- **How to complete this task**: Render the data from the line containing "For API documentation, please" through the line containing "[MIT](https://choosealicense.com/licenses/mit/)" as a Markdown table. Use two columns, Row for the row number and Line for the line itself, and skip blank lines.

- **Data for processing**:
[Start of Attachment]
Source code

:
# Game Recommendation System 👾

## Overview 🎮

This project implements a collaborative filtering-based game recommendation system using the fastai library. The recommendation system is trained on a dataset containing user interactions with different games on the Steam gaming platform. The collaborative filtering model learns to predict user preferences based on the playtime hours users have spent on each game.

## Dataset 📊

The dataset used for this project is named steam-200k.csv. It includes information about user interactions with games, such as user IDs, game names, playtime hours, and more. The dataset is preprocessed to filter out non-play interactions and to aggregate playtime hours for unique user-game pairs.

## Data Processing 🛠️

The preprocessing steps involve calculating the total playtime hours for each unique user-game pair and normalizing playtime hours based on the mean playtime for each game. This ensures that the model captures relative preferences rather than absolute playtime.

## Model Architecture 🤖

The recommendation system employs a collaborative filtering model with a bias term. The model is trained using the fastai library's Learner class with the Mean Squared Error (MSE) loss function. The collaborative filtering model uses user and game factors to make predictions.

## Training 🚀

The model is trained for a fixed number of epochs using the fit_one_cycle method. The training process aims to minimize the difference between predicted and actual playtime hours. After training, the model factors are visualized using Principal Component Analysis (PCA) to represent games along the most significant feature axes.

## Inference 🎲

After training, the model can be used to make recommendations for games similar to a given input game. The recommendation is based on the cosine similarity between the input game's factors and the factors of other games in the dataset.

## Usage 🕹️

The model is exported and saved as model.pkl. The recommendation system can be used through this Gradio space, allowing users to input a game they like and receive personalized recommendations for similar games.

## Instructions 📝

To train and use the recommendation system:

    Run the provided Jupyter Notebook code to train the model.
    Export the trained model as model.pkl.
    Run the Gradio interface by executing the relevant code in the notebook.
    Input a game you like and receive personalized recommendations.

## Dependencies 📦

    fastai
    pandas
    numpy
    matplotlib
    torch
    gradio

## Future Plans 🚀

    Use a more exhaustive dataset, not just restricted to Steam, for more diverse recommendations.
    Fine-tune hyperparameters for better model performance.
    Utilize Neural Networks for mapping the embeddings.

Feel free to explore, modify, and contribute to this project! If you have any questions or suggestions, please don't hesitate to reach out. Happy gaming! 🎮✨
[End of Attachment]
[Start of Attachment]
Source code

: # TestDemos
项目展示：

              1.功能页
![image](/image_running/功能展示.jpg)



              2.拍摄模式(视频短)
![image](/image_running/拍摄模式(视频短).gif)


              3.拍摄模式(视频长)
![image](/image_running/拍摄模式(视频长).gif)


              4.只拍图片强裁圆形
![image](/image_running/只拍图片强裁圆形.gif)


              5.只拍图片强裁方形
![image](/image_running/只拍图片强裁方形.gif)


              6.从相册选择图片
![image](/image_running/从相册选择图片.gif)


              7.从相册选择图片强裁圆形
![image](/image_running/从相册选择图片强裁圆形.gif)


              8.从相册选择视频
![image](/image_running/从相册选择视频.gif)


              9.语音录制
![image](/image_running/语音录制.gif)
[End of Attachment]
[Start of Attachment]
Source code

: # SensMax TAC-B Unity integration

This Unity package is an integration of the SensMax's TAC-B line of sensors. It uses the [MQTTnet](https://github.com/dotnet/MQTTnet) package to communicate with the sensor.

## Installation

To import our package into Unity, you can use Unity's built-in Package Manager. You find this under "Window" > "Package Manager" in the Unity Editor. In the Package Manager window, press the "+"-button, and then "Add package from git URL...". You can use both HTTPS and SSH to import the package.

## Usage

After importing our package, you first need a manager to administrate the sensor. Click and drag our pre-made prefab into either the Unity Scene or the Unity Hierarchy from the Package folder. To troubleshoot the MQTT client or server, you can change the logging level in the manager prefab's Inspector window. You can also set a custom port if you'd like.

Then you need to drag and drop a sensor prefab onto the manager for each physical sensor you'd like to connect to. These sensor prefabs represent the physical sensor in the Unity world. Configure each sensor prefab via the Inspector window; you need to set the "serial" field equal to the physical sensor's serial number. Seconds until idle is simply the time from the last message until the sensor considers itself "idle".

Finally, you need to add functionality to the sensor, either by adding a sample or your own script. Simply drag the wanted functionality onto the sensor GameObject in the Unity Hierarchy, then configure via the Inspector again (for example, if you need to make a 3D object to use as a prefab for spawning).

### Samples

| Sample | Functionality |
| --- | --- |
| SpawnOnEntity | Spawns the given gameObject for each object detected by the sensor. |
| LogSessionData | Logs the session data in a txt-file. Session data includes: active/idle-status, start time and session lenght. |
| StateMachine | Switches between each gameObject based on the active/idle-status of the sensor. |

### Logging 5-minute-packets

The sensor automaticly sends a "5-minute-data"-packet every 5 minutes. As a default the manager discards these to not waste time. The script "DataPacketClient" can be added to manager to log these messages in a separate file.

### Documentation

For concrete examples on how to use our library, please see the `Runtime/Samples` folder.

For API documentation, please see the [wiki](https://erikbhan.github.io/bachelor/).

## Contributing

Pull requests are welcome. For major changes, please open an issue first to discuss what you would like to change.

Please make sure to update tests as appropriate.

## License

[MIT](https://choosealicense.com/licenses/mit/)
[End of Attachment]
- **Output for this exercise**:
| Row | Line |
|---|---|
| 1 | For API documentation, please see the [wiki](https://erikbhan.github.io/bachelor/). |
| 2 | ## Contributing |
| 3 | Pull requests are welcome. For major changes, please open an issue first to discuss what you would like to change. |
| 4 | Please make sure to update tests as appropriate. |
| 5 | ## License |
| 6 | [MIT](https://choosealicense.com/licenses/mit/) |